▸ **GIVEN ENTRIES**
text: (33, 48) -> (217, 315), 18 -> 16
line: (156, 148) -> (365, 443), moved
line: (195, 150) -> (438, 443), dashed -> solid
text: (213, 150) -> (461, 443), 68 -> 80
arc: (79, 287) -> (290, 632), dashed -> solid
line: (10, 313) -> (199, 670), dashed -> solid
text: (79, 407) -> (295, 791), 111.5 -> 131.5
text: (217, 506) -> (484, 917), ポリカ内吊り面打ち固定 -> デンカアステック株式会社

---

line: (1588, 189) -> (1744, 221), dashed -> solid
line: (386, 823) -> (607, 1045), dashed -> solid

==

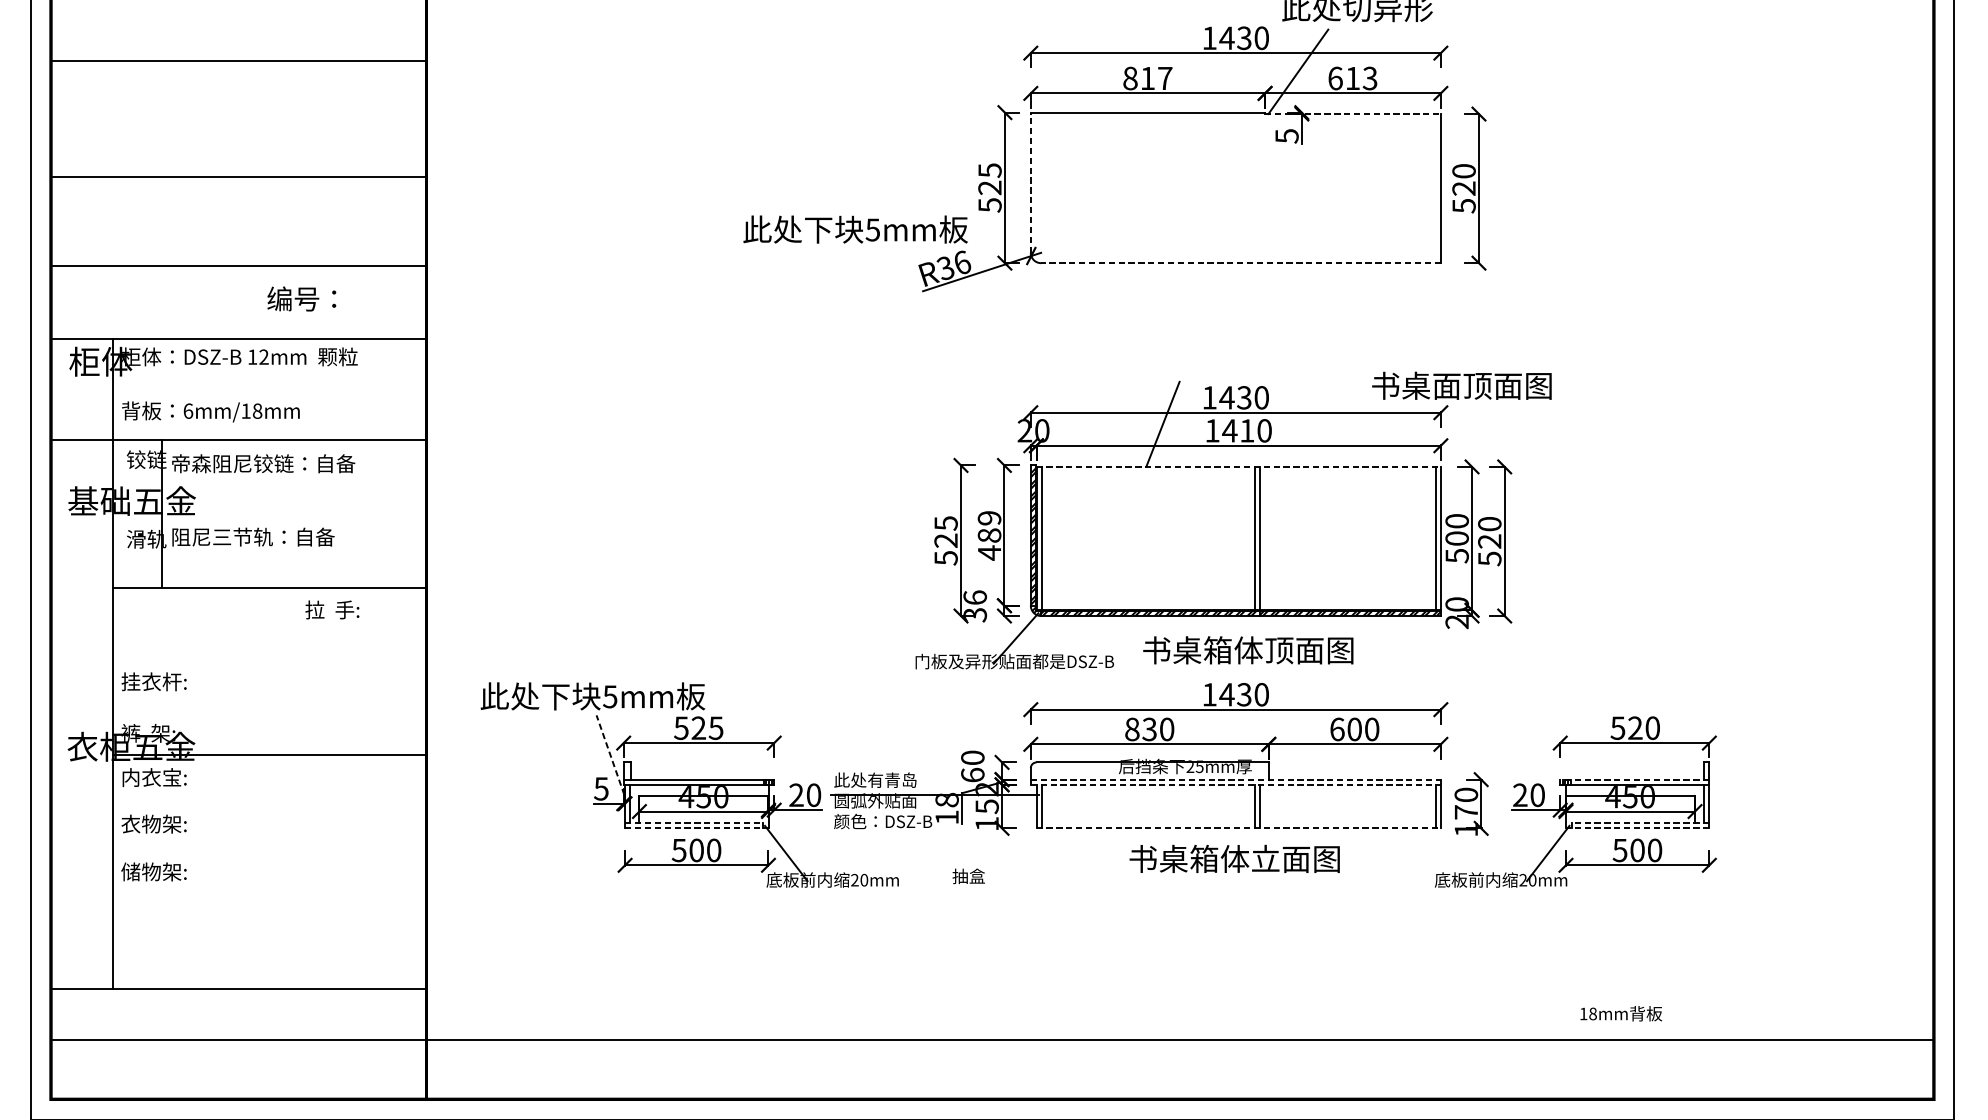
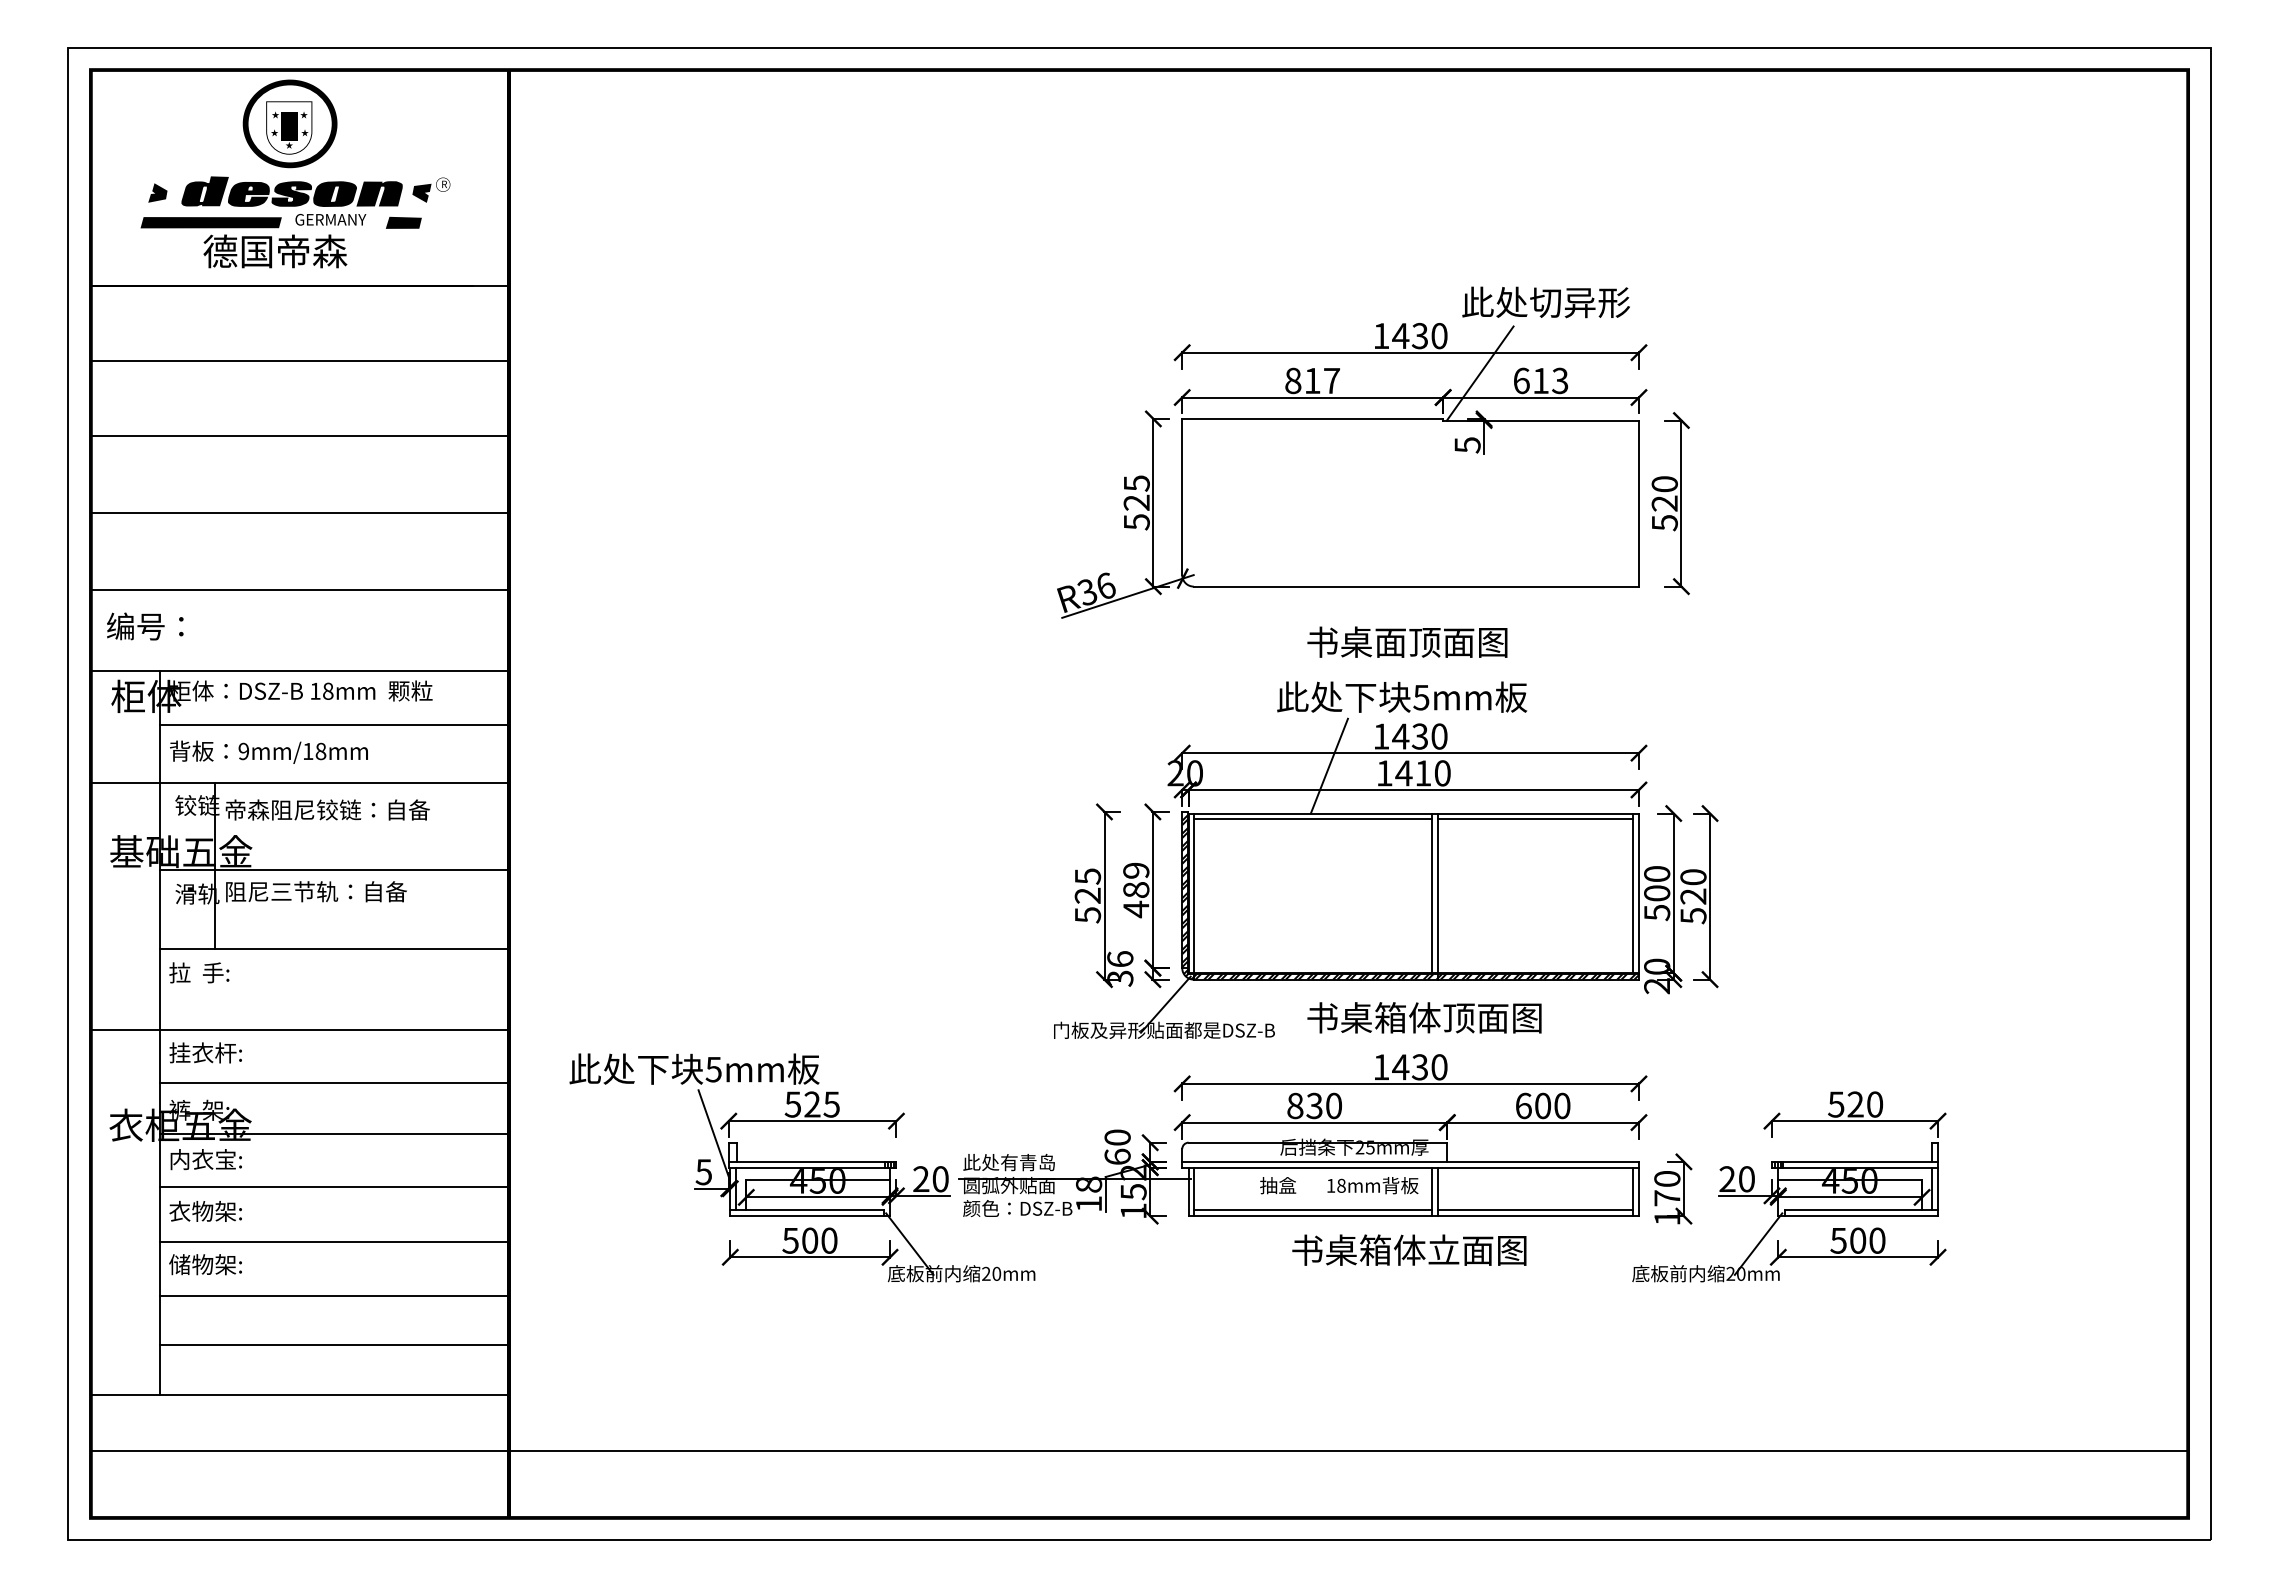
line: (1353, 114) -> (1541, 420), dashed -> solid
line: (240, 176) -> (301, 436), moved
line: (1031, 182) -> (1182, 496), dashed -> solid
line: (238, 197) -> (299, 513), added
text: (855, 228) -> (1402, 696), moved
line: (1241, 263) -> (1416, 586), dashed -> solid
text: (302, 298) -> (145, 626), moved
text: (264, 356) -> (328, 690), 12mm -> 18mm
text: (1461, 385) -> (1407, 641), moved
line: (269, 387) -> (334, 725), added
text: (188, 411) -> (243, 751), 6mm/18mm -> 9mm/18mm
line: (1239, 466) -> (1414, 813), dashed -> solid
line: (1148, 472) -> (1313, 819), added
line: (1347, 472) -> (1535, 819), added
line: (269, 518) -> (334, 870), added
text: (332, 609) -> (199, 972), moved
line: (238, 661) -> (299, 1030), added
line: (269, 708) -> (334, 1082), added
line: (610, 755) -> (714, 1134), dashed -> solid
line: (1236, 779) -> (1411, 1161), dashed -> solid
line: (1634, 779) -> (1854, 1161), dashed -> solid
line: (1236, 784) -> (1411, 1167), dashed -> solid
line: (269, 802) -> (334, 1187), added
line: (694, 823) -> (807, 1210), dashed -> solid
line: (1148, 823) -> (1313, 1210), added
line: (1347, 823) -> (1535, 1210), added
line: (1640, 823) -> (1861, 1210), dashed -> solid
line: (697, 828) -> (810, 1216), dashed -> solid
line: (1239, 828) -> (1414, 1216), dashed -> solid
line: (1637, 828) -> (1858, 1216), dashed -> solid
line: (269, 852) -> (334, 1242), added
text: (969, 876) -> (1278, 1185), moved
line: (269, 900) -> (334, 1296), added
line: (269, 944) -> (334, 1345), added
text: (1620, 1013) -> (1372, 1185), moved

▸ **WHAT THE TASK ASKS**
Quote the listing above, but only from the line that shows "line: (269, 387) -> (334, 725), added" through the line that shows "text: (332, 609) -> (199, 972), moved".

▸ **THE COMPLETED TASK**
line: (269, 387) -> (334, 725), added
text: (188, 411) -> (243, 751), 6mm/18mm -> 9mm/18mm
line: (1239, 466) -> (1414, 813), dashed -> solid
line: (1148, 472) -> (1313, 819), added
line: (1347, 472) -> (1535, 819), added
line: (269, 518) -> (334, 870), added
text: (332, 609) -> (199, 972), moved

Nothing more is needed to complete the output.